▼
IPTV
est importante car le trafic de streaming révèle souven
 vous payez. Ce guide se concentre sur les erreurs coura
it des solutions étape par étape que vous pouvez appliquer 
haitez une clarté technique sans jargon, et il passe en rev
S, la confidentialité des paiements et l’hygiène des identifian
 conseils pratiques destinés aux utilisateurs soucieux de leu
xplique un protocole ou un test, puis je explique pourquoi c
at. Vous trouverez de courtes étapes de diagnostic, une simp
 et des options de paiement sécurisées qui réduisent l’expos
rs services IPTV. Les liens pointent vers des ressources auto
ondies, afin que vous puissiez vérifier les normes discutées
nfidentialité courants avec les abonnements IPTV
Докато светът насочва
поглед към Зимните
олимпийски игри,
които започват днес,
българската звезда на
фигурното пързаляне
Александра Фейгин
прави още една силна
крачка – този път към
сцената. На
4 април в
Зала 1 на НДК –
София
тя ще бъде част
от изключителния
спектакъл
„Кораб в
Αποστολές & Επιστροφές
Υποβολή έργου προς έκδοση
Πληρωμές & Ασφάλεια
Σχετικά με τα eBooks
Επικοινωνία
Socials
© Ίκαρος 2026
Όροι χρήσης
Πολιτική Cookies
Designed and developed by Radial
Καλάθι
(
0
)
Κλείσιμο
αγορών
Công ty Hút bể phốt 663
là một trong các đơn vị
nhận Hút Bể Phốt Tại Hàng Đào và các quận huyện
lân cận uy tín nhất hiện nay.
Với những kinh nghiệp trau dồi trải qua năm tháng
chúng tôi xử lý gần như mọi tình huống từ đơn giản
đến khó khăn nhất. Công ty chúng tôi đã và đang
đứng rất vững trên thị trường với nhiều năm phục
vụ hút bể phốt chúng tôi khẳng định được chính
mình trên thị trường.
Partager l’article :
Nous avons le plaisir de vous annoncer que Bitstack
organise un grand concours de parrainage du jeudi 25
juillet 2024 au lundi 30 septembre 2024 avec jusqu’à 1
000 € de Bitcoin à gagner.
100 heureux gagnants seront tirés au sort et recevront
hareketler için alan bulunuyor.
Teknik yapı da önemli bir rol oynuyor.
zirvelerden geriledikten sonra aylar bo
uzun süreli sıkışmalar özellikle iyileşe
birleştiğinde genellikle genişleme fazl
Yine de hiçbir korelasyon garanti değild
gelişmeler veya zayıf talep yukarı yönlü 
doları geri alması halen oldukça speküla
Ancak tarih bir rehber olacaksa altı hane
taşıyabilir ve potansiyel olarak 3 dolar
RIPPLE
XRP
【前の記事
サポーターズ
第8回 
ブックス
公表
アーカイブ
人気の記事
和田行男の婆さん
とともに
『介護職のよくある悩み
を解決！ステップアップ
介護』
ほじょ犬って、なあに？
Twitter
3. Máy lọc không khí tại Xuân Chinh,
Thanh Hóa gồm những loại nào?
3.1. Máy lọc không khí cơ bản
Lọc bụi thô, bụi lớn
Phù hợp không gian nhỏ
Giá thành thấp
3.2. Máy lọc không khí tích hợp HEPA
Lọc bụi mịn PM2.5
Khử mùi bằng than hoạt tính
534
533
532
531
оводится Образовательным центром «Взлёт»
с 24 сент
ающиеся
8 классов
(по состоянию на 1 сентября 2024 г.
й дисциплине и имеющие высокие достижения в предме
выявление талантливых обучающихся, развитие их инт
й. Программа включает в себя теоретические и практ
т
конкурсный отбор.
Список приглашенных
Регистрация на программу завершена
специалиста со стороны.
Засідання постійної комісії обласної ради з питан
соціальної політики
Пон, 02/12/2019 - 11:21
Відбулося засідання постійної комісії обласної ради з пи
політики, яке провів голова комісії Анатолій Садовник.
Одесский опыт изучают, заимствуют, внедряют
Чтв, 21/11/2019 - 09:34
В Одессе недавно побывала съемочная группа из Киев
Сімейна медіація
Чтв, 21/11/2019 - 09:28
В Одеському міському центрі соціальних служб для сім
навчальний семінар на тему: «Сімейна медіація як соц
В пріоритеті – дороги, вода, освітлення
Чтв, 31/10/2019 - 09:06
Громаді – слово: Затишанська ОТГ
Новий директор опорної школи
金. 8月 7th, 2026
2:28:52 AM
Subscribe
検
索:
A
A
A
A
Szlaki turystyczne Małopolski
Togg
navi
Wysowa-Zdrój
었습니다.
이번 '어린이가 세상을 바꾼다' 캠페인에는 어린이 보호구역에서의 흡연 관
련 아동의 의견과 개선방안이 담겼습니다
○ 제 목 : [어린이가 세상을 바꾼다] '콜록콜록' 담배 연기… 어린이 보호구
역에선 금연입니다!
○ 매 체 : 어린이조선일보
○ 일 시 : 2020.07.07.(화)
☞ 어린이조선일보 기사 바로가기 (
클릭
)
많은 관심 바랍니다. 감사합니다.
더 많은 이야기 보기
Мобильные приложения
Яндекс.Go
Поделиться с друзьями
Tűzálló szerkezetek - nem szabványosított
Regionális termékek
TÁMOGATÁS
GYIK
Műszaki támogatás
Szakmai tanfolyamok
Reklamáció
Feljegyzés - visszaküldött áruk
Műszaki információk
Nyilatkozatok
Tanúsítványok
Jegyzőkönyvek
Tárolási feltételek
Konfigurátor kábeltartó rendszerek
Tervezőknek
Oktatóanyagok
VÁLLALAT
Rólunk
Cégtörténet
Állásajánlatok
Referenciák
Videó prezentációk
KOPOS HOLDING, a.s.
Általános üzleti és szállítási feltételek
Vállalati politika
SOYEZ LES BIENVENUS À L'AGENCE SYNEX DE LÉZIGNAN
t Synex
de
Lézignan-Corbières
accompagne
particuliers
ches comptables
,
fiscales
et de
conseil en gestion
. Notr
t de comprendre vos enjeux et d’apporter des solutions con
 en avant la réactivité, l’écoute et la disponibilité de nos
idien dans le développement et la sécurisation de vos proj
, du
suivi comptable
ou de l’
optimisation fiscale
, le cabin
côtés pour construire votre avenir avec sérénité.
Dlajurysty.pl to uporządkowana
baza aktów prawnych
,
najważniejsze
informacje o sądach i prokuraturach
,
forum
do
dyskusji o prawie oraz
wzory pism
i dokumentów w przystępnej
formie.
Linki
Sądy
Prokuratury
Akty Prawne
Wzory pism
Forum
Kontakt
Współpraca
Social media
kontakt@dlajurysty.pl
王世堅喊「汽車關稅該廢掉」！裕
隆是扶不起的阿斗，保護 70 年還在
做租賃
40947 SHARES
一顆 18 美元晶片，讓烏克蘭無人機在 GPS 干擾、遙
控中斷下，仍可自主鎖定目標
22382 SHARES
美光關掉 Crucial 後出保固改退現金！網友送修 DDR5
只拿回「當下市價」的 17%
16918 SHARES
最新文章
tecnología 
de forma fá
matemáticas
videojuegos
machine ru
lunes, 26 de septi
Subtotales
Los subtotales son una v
▲
### What to do
Where the material contains a line with "chúng", return that line.

### Task result
chúng tôi xử lý gần như mọi tình huống từ đơn giản
đến khó khăn nhất. Công ty chúng tôi đã và đang
vụ hút bể phốt chúng tôi khẳng định được chính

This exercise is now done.